Thanks @willy! This is exactly what I was after :+1:

So it looks like core 4 in your sample runs at ~2.275GHz. Does that sound about right?

And it definitely has the max L2 config of 512KB and the cluster level L3 is 3MB (too bad it wasn’t 4MB, but it’s better than Rockchip going with 2MB :slight_smile: ). Awesome!

120 - 130ns to memory is a whole lot better than many other Arm SoCs out there too (MT8183 sees just over 200ns).

Thanks again!

Quoting @willy: “Cores 4 and 5 are reported as running at 2286-2290 MHz while cores 6 and 7 are measured at 2308 MHz”.
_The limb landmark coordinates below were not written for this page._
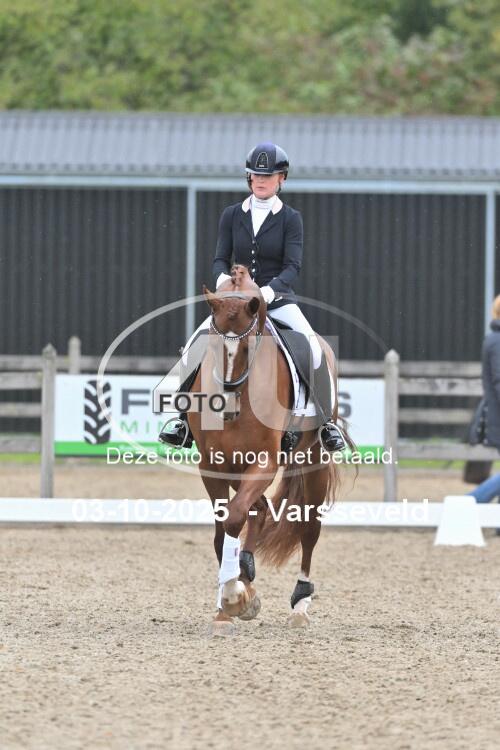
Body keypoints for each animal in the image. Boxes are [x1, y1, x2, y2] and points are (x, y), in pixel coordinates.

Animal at [187, 264, 346, 634]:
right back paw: (245, 571)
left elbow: (233, 519)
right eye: (211, 345)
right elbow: (223, 530)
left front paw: (234, 597)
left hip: (313, 461)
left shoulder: (265, 461)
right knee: (258, 509)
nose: (224, 406)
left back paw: (300, 606)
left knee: (309, 528)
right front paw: (230, 603)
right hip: (237, 468)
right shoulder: (213, 465)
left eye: (249, 348)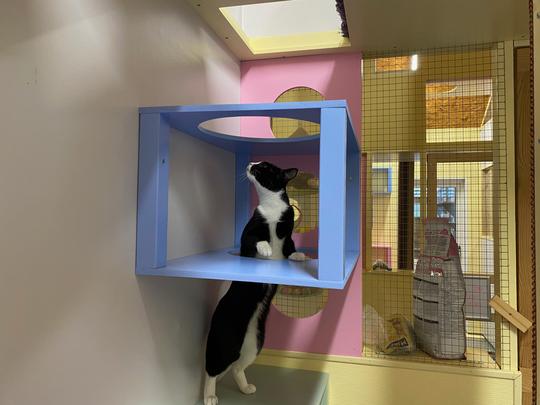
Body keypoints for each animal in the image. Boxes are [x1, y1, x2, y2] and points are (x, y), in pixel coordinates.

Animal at [203, 161, 307, 405]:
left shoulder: (286, 228)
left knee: (236, 367)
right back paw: (209, 395)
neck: (271, 205)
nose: (251, 163)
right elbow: (255, 239)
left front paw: (298, 256)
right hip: (225, 339)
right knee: (211, 368)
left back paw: (245, 388)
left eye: (265, 166)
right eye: (258, 164)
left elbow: (290, 245)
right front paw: (267, 249)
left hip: (255, 341)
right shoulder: (249, 234)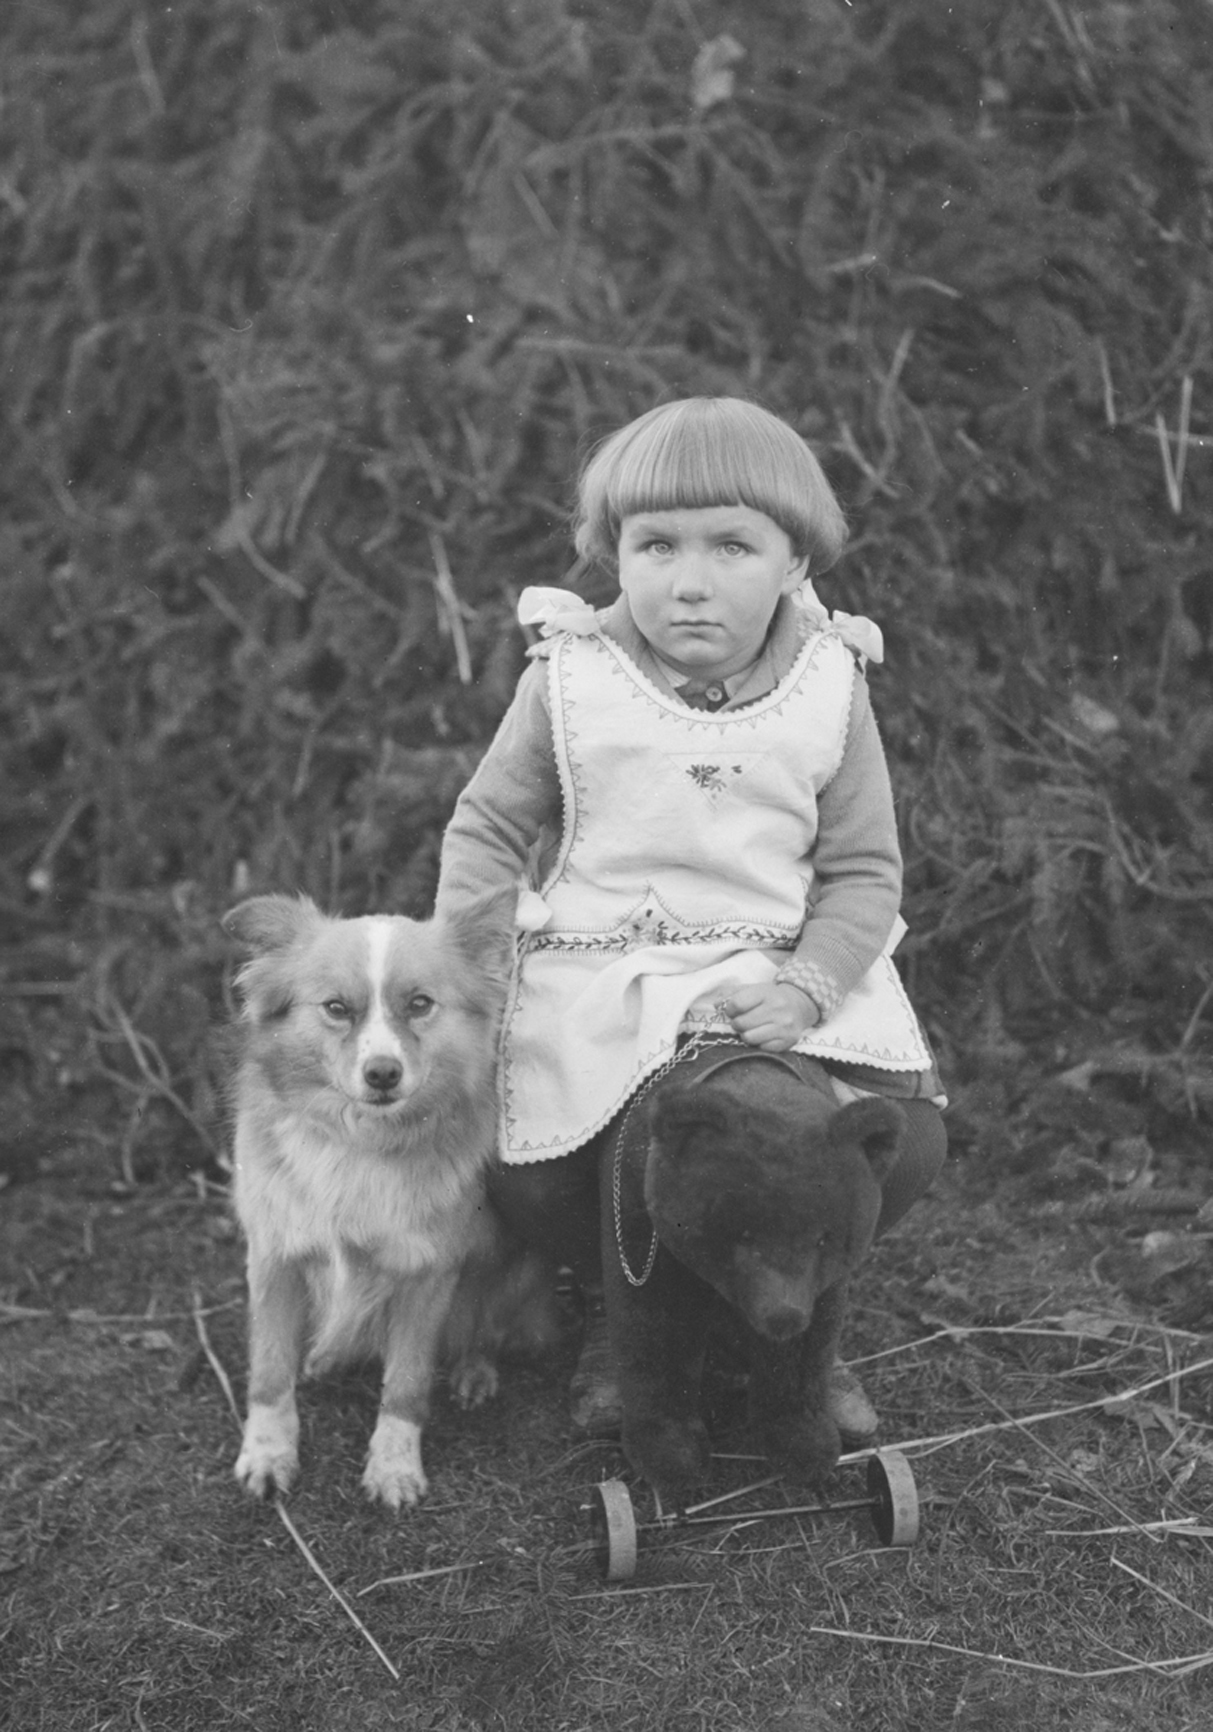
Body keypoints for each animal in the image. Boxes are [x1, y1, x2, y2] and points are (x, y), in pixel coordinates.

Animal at [223, 893, 554, 1503]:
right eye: (336, 1008)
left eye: (420, 1004)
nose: (382, 1073)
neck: (361, 1142)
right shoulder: (274, 1255)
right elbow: (269, 1371)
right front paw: (268, 1454)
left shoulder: (428, 1272)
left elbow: (407, 1381)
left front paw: (395, 1467)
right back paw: (326, 1355)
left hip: (514, 1263)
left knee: (487, 1326)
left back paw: (475, 1371)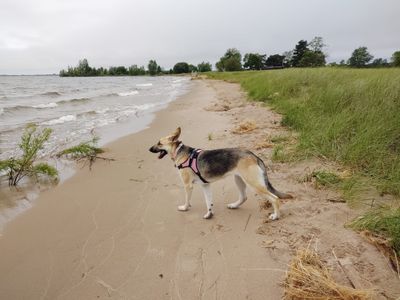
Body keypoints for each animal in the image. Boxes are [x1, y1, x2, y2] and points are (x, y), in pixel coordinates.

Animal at [148, 127, 292, 220]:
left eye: (159, 143)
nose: (149, 149)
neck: (180, 152)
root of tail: (253, 155)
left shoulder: (188, 185)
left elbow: (187, 200)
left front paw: (185, 208)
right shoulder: (205, 185)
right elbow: (209, 202)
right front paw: (209, 214)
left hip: (254, 184)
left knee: (275, 198)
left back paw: (275, 216)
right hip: (238, 179)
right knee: (244, 197)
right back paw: (234, 205)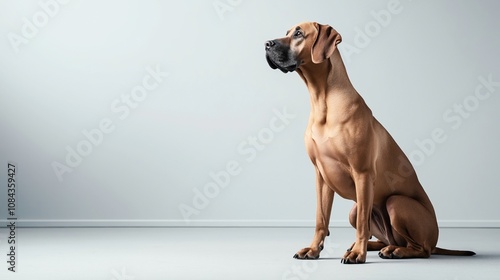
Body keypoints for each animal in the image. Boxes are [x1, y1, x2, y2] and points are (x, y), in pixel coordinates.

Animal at [264, 22, 474, 264]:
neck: (323, 101)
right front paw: (314, 249)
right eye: (287, 32)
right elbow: (320, 219)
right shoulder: (321, 176)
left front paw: (358, 254)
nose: (266, 44)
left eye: (298, 33)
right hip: (354, 210)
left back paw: (395, 251)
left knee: (421, 249)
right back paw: (378, 246)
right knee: (386, 237)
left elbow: (362, 225)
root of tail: (436, 240)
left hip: (396, 203)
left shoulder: (362, 174)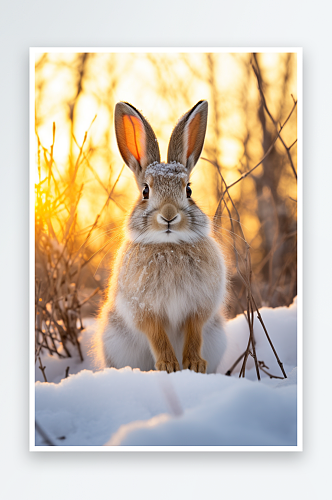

Measured with his cool mhz utility.

sysfs contents from my sbc-bench result:

cpu0/index0: 32K, level: 1, type: Data
cpu0/index1: 32K, level: 1, type: Instruction
cpu0/index2: 128K, level: 2, type: Unified
cpu0/index3: 3072K, level: 3, type: Unified
cpu1/index0: 32K, level: 1, type: Data
cpu1/index1: 32K, level: 1, type: Instruction
cpu1/index2: 128K, level: 2, type: Unified
cpu1/index3: 3072K, level: 3, type: Unified
cpu2/index0: 32K, level: 1, type: Data
cpu2/index1: 32K, level: 1, type: Instruction
cpu2/index2: 128K, level: 2, type: Unified
cpu2/index3: 3072K, level: 3, type: Unified
cpu3/index0: 32K, level: 1, type: Data
cpu3/index1: 32K, level: 1, type: Instruction
cpu3/index2: 128K, level: 2, type: Unified
cpu3/index3: 3072K, level: 3, type: Unified
cpu4/index0: 64K, level: 1, type: Data
cpu4/index1: 64K, level: 1, type: Instruction
cpu4/index2: 512K, level: 2, type: Unified
cpu4/index3: 3072K, level: 3, type: Unified
cpu5/index0: 64K, level: 1, type: Data
cpu5/index1: 64K, level: 1, type: Instruction
cpu5/index2: 512K, level: 2, type: Unified
cpu5/index3: 3072K, level: 3, type: Unified
cpu6/index0: 64K, level: 1, type: Data
cpu6/index1: 64K, level: 1, type: Instruction
cpu6/index2: 512K, level: 2, type: Unified
cpu6/index3: 3072K, level: 3, type: Unified
cpu7/index0: 64K, level: 1, type: Data
cpu7/index1: 64K, level: 1, type: Instruction
cpu7/index2: 512K, level: 2, type: Unified
cpu7/index3: 3072K, level: 3, type: Unified

Awesome. Thanks @tkaiser!

Yes, 120ns is one of the best results for ARM boards. My mcbin which used to be one of the best was at 175. RPi4 at 2 GHz gives me 154, and Odroid-N2+ at 2.4G says 135.